I’m having sinus surgery earlier than I expected so the past week has consisted of a lot of worry and panic attacks because I’m so nervous.
I was in major freak out mode a few weeks ago since I’ve been in so much pain and I couldn’t get ahold of my awesome ENT doctor for 2 days despite leaving several messages. All I’ve been taking is ibuprofen and that hasn’t done anything. At the time, his status was downgraded to mothertrucker but now it’s back up to awesome. It doesn’t hurt that he gave me a big bottle of pain meds.
When I went to see him last Friday, he showed me my CT scan and I couldn’t believe it. My sinuses on the left side are completely blocked with nearly half an inch of scar tissue and there’s also a polyp. Dr. Cool didn’t seem too concerned about the polyp and said he thinks once he opens up my sinuses, the polyp will clear up within six months.
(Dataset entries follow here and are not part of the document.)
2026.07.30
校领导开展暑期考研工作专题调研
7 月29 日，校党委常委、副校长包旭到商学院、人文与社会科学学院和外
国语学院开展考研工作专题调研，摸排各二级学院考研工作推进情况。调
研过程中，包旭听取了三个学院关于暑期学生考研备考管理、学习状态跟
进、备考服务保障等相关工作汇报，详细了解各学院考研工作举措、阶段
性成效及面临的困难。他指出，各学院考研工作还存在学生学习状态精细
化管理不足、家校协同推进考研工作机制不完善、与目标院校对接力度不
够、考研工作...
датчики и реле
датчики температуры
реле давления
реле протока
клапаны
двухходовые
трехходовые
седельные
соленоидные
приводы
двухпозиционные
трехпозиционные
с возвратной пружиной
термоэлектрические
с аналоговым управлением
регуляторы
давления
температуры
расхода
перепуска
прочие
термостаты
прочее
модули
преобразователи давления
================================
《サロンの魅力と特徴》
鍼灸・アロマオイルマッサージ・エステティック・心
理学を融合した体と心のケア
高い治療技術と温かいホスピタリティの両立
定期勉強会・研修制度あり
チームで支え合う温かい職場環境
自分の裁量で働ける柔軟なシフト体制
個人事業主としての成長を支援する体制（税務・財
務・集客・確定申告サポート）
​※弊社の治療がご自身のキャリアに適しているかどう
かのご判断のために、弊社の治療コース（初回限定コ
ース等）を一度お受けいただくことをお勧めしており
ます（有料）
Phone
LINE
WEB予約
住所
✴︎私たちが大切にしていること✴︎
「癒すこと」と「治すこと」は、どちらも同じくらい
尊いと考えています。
While sitting there discussing the surgery with him, my daughter, who would go from racing around the room to sitting on my lap, had to show him where her nose was…..by sticking her finger up it and leaving it there. I tried to keep a straight face and would casually lower her hand but as soon as I would do that, her finger went right back into her nose.
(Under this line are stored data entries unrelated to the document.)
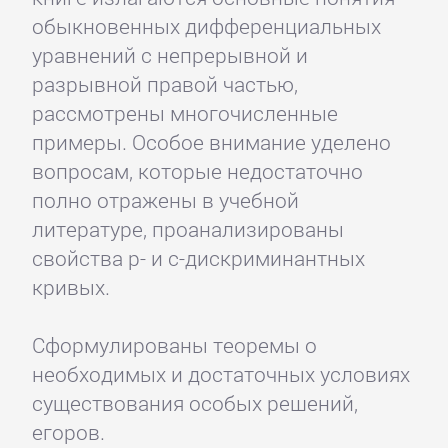
обыкновенных дифференциальных
уравнений с непрерывной и
разрывной правой частью,
рассмотрены многочисленные
примеры. Особое внимание уделено
вопросам, которые недостаточно
полно отражены в учебной
литературе, проанализированы
свойства p- и c-дискриминантных
кривых.
Сформулированы теоремы о
необходимых и достаточных условиях
существования особых решений,
егоров.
I couldn’t help but laugh and at the same time be embarrassed but then my doctor was telling her that her finger is the perfect size for her nose so why not stick it up there. He called himself a professional nose picker. Dr. Cool indeed.
For the past 14 months I knew that something wasn’t right with my sinuses but the doctors I had previously (military Dr.’s in D.C.) would just brush it off. I had two CT scans when I was seeing these doctors and all they said was that it looked like there was some mucous in my nose and I just needed to blow it. For reals?!
I’ve been in this agonizing pain and so stressed because of it but they just told me to blow my nose! What a bunch of fu$k%ng ass#&%$s.
It feels like my head is a balloon and someone keeps blowing it up to the point where it’s going to pop. The pressure and pain I have in my face is unreal. I’m counting down the days until I’ll finally have relief. In the meantime, I’ve been a raging, sleep-deprived bitch.
My surgery is scheduled for Tuesday and I’m so nervous. Dr. Cool assured me that it’s a simple procedure and there’s only 3 or 4 days of recovery but it has me in such a panic. I have a really low tolerance for pain and think of the worst case scenarios in these situations, like not waking up from the anesthesia.
My hubby just started teaching so he won’t be able to take time off except for the day of the surgery. We’re in the process of looking for a babysitter since we don’t live near any family. I’m not allowed to pick up my daughter the first couple of days after surgery and I’m the worst at taking it easy when I don’t feel well.
I was starting to feel desperate and thought I might need to have my mother-in-law come out to “help” instead, even though I know that would be a disaster. When I mentioned this to my mom, she said “Your cat would be more helpful and take better care of your little girl” than my MIL. Truer words have never been spoken.